Quantification and statistical analysis

Microsoft Excel and Prism 6 were used for statistical analysis. Mean ± s.e.m. is shown in all graphs. Unpaired two-tailed Student’s t-test was used to determine the significant differences between the two conditions in Figures 2F, 3D, 4B–4E, 4H, 4K–4M, S1A, S5E, S5H, and S5I). p < 0.05 was considered a significant difference. ∗, 0.01 < p < 0.05; ∗∗, 0.001 < p < 0.01; ∗∗∗, p < 0.001. One-way ANOVA calculated adjusted p values to compare more than two conditions in Figures 1E, 1H, 3H, S1D, S1E, and S6K. Tukey test was used for multiple comparisons and the p value was adjusted to account for multiple comparisons. Two-way ANOVA calculated adjusted p values to compare atmosphere and 5% CO₂ conditions by Sidak test in Figure 1E.

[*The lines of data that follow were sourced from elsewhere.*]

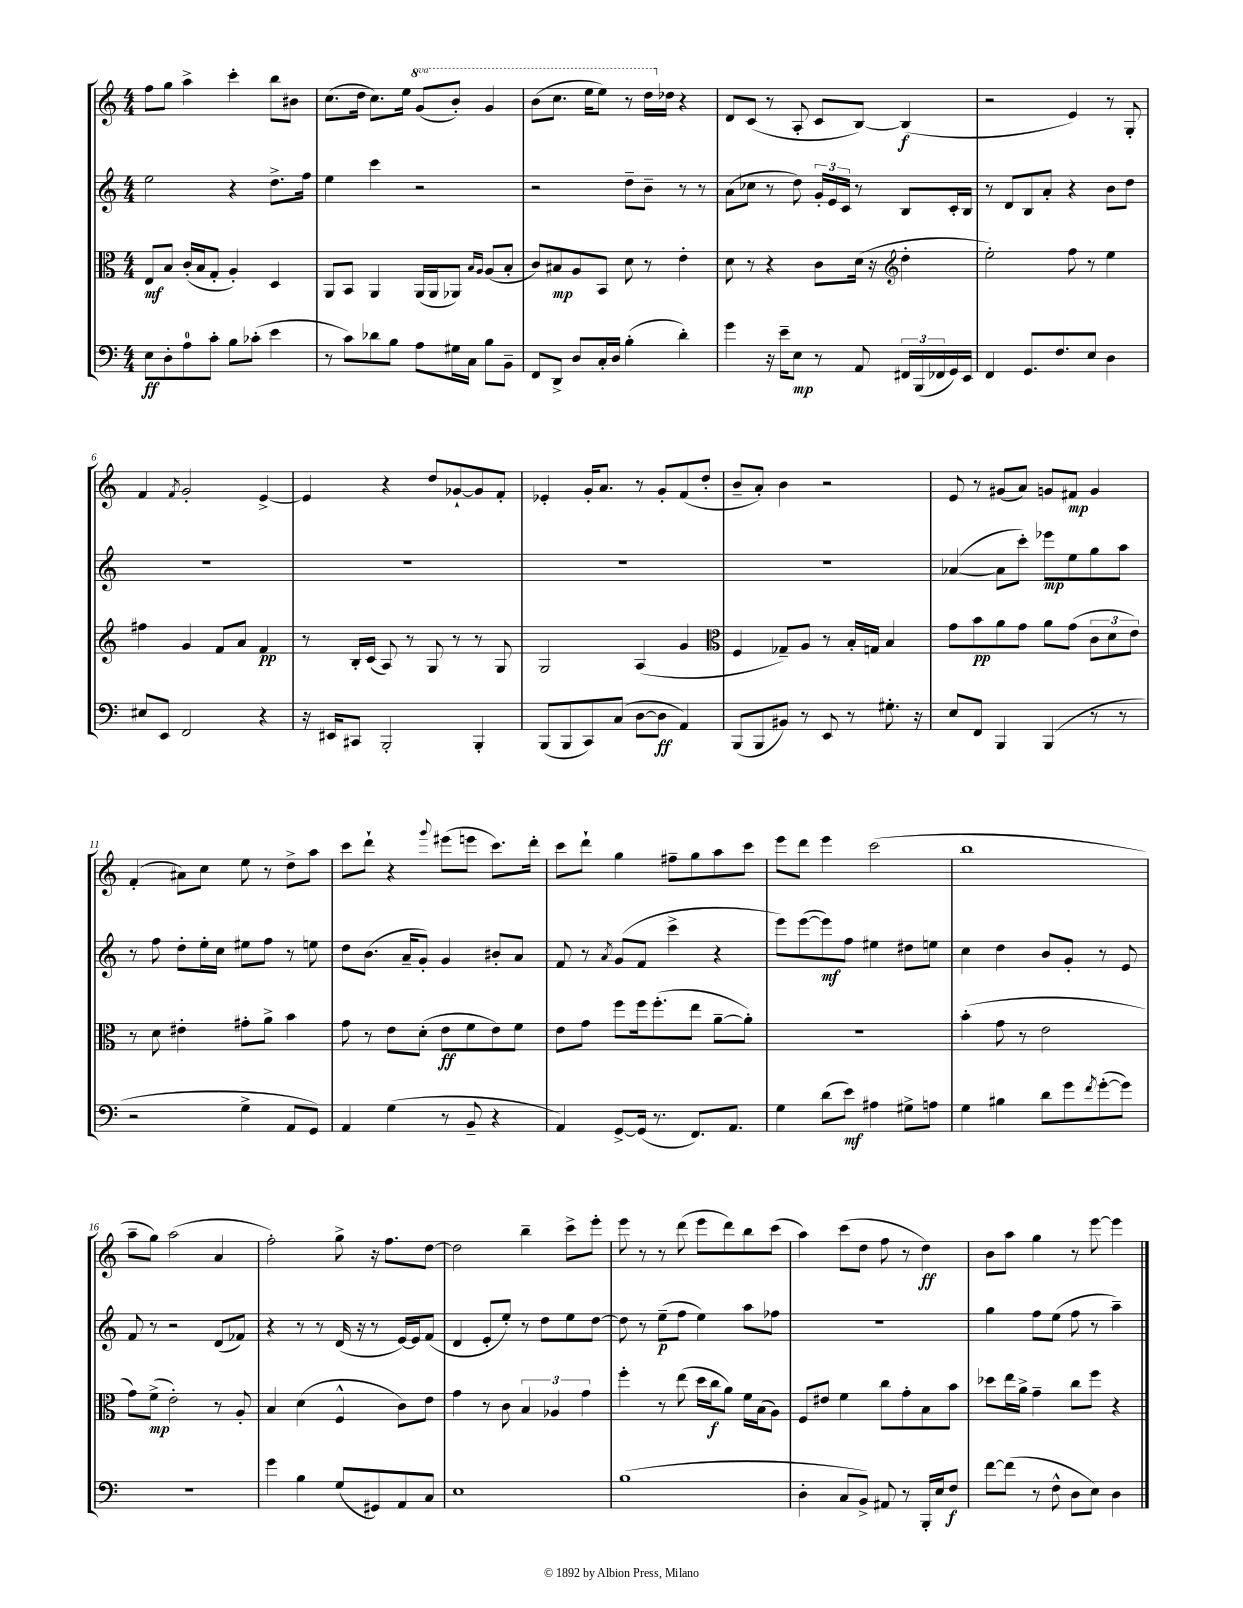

**kern	**kern	**kern	**kern
*staff4	*staff3	*staff2	*staff1
*clefF4	*clefC3	*clefG2	*clefG2
*k[]	*k[]	*k[]	*k[]
*M4/4	*M4/4	*M4/4	*M4/4
8E\L	8E/L	2ee\	8ff\L
8D'\	8B/J	.	8gg\J
8A\	(16c'/LL	.	4aa^\
.	16B/J	.	.
8c'\J	8G'/J	.	.
8B\L	4A'/)	4r	4ccc'\
(8c-'\J	.	.	.
4e\	4D/	8.dd^\L	8bb\L
.	.	.	8b#\J
.	.	16ff\Jk	.
=	=	=	=
8r	8AA/L	4ee\	(8.cc\L
8c\L)	8BB/J	.	.
.	.	.	16dd\Jk
8d-\	4AA/	4ccc\	8.cc\L)
8B\J	.	.	.
.	.	.	16ee\Jk
8A\L	(16AA/LL	2r	(8gg/L
.	16AA/J	.	.
16G#\L	8AA-/J)	.	8bb'/J)
16C\JJ	.	.	.
.	16qqB/LL	.	.
.	16qqA/JJ	.	.
8B\L	(8A/L	.	4gg/
8BB~\J	8B'/J	.	.
=	=	=	=
8FF/L	8c/L)	2r	(8bb\L
8DD^/J	8B#/	.	8.ccc\J
8D/L	8A/	.	.
.	.	.	16eee\LK
16C'/L	8BB/J	.	8eee\J)
16D/JJ	.	.	.
(4B'\	8d\	8dd~\L	8r
.	8r	8b~\J	16ddd\LL
.	.	.	16dd-\JJ
4d'\)	4e'\	8r	4r
.	.	8r	.
=	=	=	=
4g\	8d\	(8a\L	8d/L
.	8r	8cc-\J	(8c/J
16r	4r	8r	8r
16e~\LK	.	.	.
8E\J	.	8dd\)	8A'/
8r	8c\L	24g'/LL	8c/L
.	.	24e/	.
.	.	24c/JJ	.
8AA/	(16d\Jk	8r	[8B/J)
.	16r	.	.
*	*clefG2	*	*
24FF#/LL	4dd'\	8B/L	(4B/]
(24BBB/	.	.	.
24FF-/	.	.	.
16GG/)	.	16c'/L	.
16EE/JJ	.	16B/JJ	.
=	=	=	=
4FF/	2ee'\)	8r	2r
.	.	8d/L	.
8.GG/L	.	8B/	.
.	.	8a'/J	.
8.F/	.	.	.
.	8ff\	4r	4e/)
8E/J	8r	.	.
4D\	4ee\	8b\L	8r
.	.	8dd\J	8G'/
=	=	=	=
8E#/L	4ff#\	1r	4f/
8EE/J	.	.	.
.	.	.	8qf/
2FF/	4g/	.	2g'/
.	8f/L	.	.
.	8a/J	.	.
4r	4f/	.	[4e^/
=	=	=	=
16r	8r	1r	4e/]
16EE#/LK	.	.	.
8CC#/J	16B'/LL	.	.
.	(16c/JJ	.	.
2BBB'/	8A/)	.	4r
.	8r	.	.
.	8G/	.	8dd/L
.	8r	.	[8g-`/
4BBB'/	8r	.	8g-/]
.	8G/	.	8f'/J
=	=	=	=
(8BBB/L	2G/	1r	4e-'/
8BBB/	.	.	.
8CC/)	.	.	16g'/LK
.	.	.	8.a/J
(8C/J	.	.	.
[8D\L	(4A/	.	8r
8D\]J	.	.	8g'/L
4AA/)	4g/	.	(8f/
.	.	.	8dd'/J
=	=	=	=
*	*clefC3	*	*
(8BBB/L	4F/	1r	8b~/L
8BBB/	.	.	8a'/J)
8BB#/J)	8G-~/L)	.	4b\
8r	8A/J	.	.
8EE/	8r	.	2r
8r	16B'/LL	.	.
.	16G/JJ	.	.
8.G#'\	4B/	.	.
16r	.	.	.
=	=	=	=
8E/L	8g\L	([4a-/	8e/
8FF/J	8b\	.	8r
4BBB/	8a\	8a-\]L	(8g#/L
.	8g\J	8ccc'\J)	8a/J)
(4BBB/	8a\L	8eee-\L	8g/L
.	(8g\J	8ee\	8f#/J
8r	12c\L	8gg\	4g/
.	12d\	.	.
8r	.	8aa\J	.
.	12e\J)	.	.
=	=	=	=
2r	8r	8r	(4f'/
.	8d\	8ff\	.
.	4e#'\	8dd'\L	8a#\L)
.	.	16ee'\L	8cc\J
.	.	16cc\JJ	.
4G^\	8g#'\L	8ee#\L	8ee\
.	8a^\J	8ff\J	8r
8AA/L	4b\	8r	8dd^\L
8GG/J)	.	8ee\	8aa\J
=	=	=	=
4AA/	8g\	8dd\L	8ccc\L
.	8r	(8.b\J	8ddd`\J
(4G\	8e\L	.	4r
.	.	16a~/LK	.
.	(8d'\J	8g'/J)	.
.	.	.	8qqggg/
8r	8e\L	4g/	(8eee#\L
8BB~/	8f\	.	8eee\J
4r	8e\)	8b#'/L	8.ccc\L)
.	8f\J	8a/J	.
.	.	.	16ddd'\Jk
=	=	=	=
4AA/)	8e\L	8f/	8ccc\L
.	8g\J	8r	8ddd`\J
.	.	8qa/	.
[8GG^/L	8ff\L	(8g/L	4gg\
(16GG/]Jk	16ff\k	8f/J	.
8.r	(8.ff'\	.	.
.	.	4ccc^\	8ff#~\L
8.FF/L)	8ee\J	.	8gg\
.	[8a~\L	4r	8aa\
8.AA/J	.	.	.
.	8a'\]J)	.	8ccc\J
=	=	=	=
4G\	1r	8eee\L)	8eee\L
.	.	([8eee\	8ddd\J
(8d\L	.	8eee\])	4eee\
8e\J)	.	8ff\J	.
4A#\	.	4ee#\	(2ccc\
8G#^\L	.	8dd#\L	.
8A\J	.	8ee\J	.
=	=	=	=
4G\	(4b'\	4cc\	1bb
4B#\	8g\	4dd\	.
.	8r	.	.
8d\L	2e\	8b/L	.
8g\	.	8g'/J	.
8qf/	.	.	.
([8g'\	.	8r	.
8g\]J)	.	8e/	.
=	=	=	=
1r	8g\L)	8f/	8aa~\L
.	(8f^\J	8r	8gg\J)
.	2e'\)	2r	(2aa\
.	8r	(8d/L	4a/
.	8A'/	8f-/J)	.
=	=	=	=
4g\	4B/	4r	2ff'\)
4B\	(4d\	8r	.
.	.	8r	.
(8G/L	4F^^/	(16d/	8gg^\
.	.	16r	.
8GG#/)	.	8r	16r
.	.	.	8.ff\L
8AA/	8c\L)	[16e/LL)	.
.	.	16e/]J	.
8C/J	8e\J	(8f/J	[8dd\J
=	=	=	=
1E	4g\	4d/	2dd\]
.	8r	8e'/L	.
.	8c\	8ee'/J)	.
.	6B/	8r	4bb~\
.	.	8dd\L	.
.	6A-/	.	.
.	.	8ee\	8ccc^\L
.	6g\	.	.
.	.	[8dd\J	8eee'\J
=	=	=	=
(1B	4ff'\	8dd\]	8eee\
.	.	8r	8r
.	8r	(8ee~\L	8r
.	(8ee\	8ff\J	(8ddd\
.	16dd\LL	4ee\)	8eee\L
.	16cc\J	.	.
.	8a\J)	.	8ddd\)
.	16f\LL	8aa\L	8bb\
.	(16B\J	.	.
.	8A\J)	8ff-\J	(8ccc\J
=	=	=	=
4D'\	8F/L	1r	4aa\)
.	8e#/J	.	.
8C/L	4f\	.	(8ccc\L
8BB^/J)	.	.	8dd\J
8AA#/	8cc\L	.	8ff\
8r	8g'\	.	8r
16BBB'/LL	8B\	.	4dd\)
16E/J	.	.	.
8F/J	8b\J	.	.
=	=	=	=
[8f\L	8dd-\L	4gg\	8b\L
(8f\]J	16ee\L	.	8aa\J
.	16a^\JJ	.	.
8r	4g~\	8ff\L	4gg\
8F^^\	.	(8ee\J	.
8D\L	8cc\L	8ff\	8r
8E\J)	8ff\J	8r	[8eee\
4D\	4r	4aa~\)	4eee\]
==	==	==	==
*-	*-	*-	*-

Published: February 17, 2023

Data and code availability

• •All original data underlying this manuscript can be accessed from the Stowers Original Data Repository at: http://www.stowers.org/research/publications/libpb-1281.
• •All codes used for plugins in Fiji are available at: https://github.com/jouyun.
• •All software within this manuscript is referenced in the key resources table.